You can check with glGet for ARB_texture_non_power_of_two or use GLEW.

Edit to reflect the comments: As of OpenGL 2.0 this feature is required and ARB_texture_non_power_of_two need not be defined. How to find the current version is described here. As Jerry points out: Depending on the GPU the feature might be implemented in software and the performance wont be great if you use textures with a non-power-of-two size.

pmr
You also need to check for OpenGL 2.0+, as it has <code>ARB_texture_non_power_of_two</code> implicitly (I *think* GLEW does this automatically)
wump
@wump Do you have any documentation on this? My google-fu seems useless here and there is no such mentioning anywhere in the documentation. `glewinfo` listed it fine.
pmr
GL_ARB_texture_non_power_of_two is core in OpenGL 2.0 and beyond.Notice that some old cards expose this extension, but have some limitations for NPOT textures, such as limited wrap modes.
Matias Valdenegro
So an OpenGL 1.x implementation would never support non Po2 textures?
Nick
@Nick: an OpenGL 1.x implementation can support it via ARB_texture_non_power_of_two.
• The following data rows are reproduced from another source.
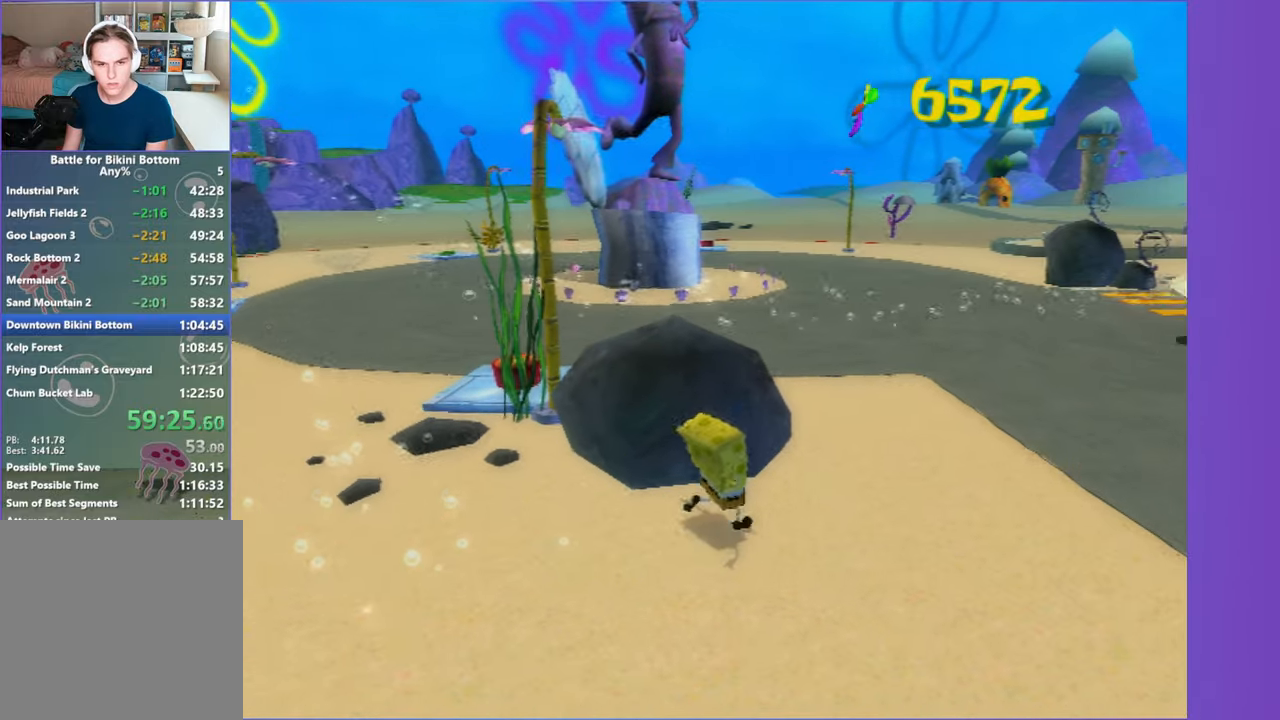
{"buttons": [], "left_stick": "left", "right_stick": "center", "button_events": []}
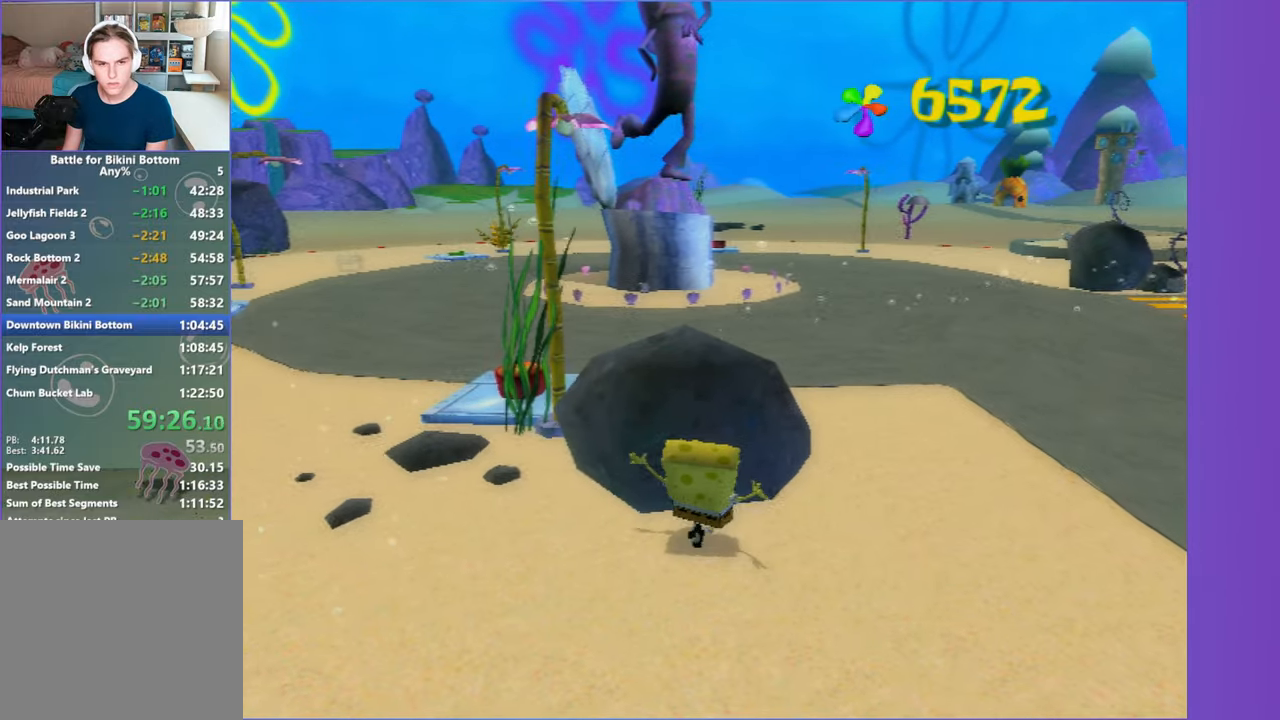
{"buttons": [], "left_stick": "up-left", "right_stick": "center", "button_events": [[133, "A", "down"], [217, "A", "up"], [217, "B", "down"], [317, "B", "up"]]}
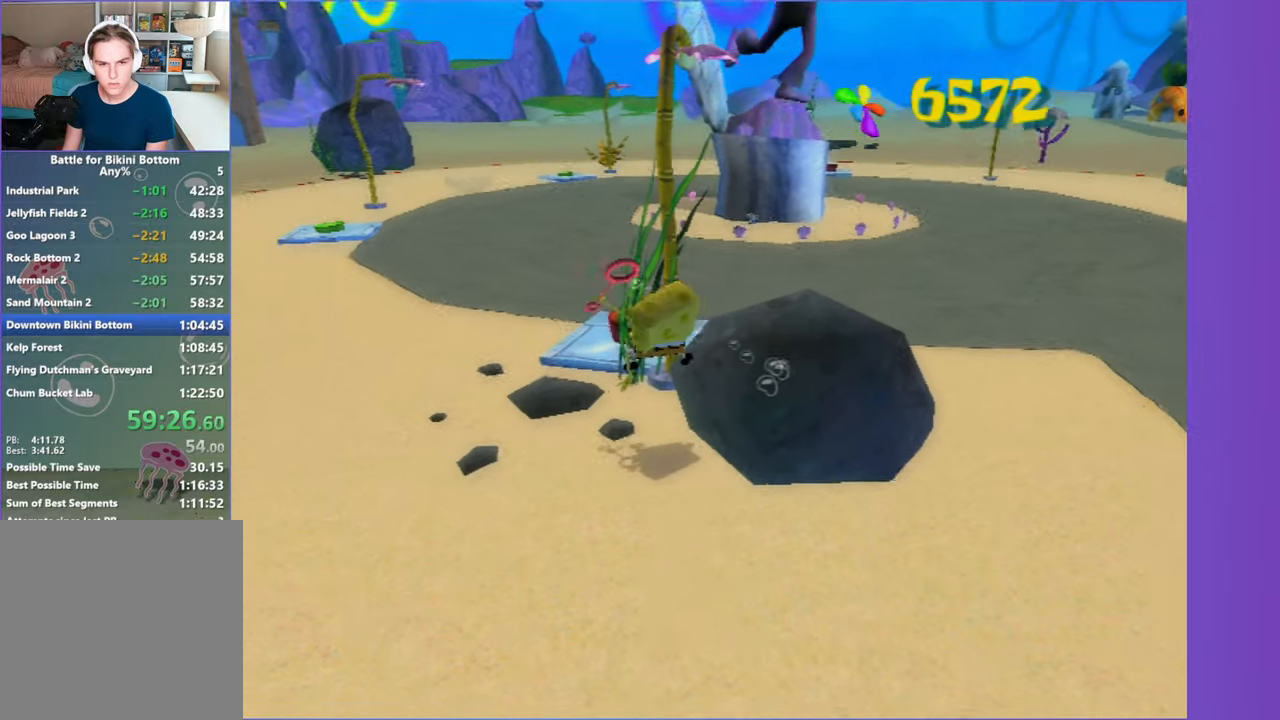
{"buttons": [], "left_stick": "up", "right_stick": "center", "button_events": []}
From OpenGL 2.0 onwards, it's required rather than an extension -- but also be aware that in some cases, it's supported, but in software so performance is really poor.
Jerry Coffin
Sadly, most modern ATI boards do not support hardware NPOT2, so I'd definitely continue treating the flag as conditional, rather than assuming it and eating the performance hit.
Nick Gebbie
pmr: When a OpenGL implementation advertises a certain version of the API, it is not required to list the extensions that are a requirement for that version anymore. This means that OGL 2.0 implementations can either list or not list ARB_texture_non_power_of_two, but in both cases it will be present.AFAIK there is no way to check whether it is supported in HW or emulated. That's the way OGL works.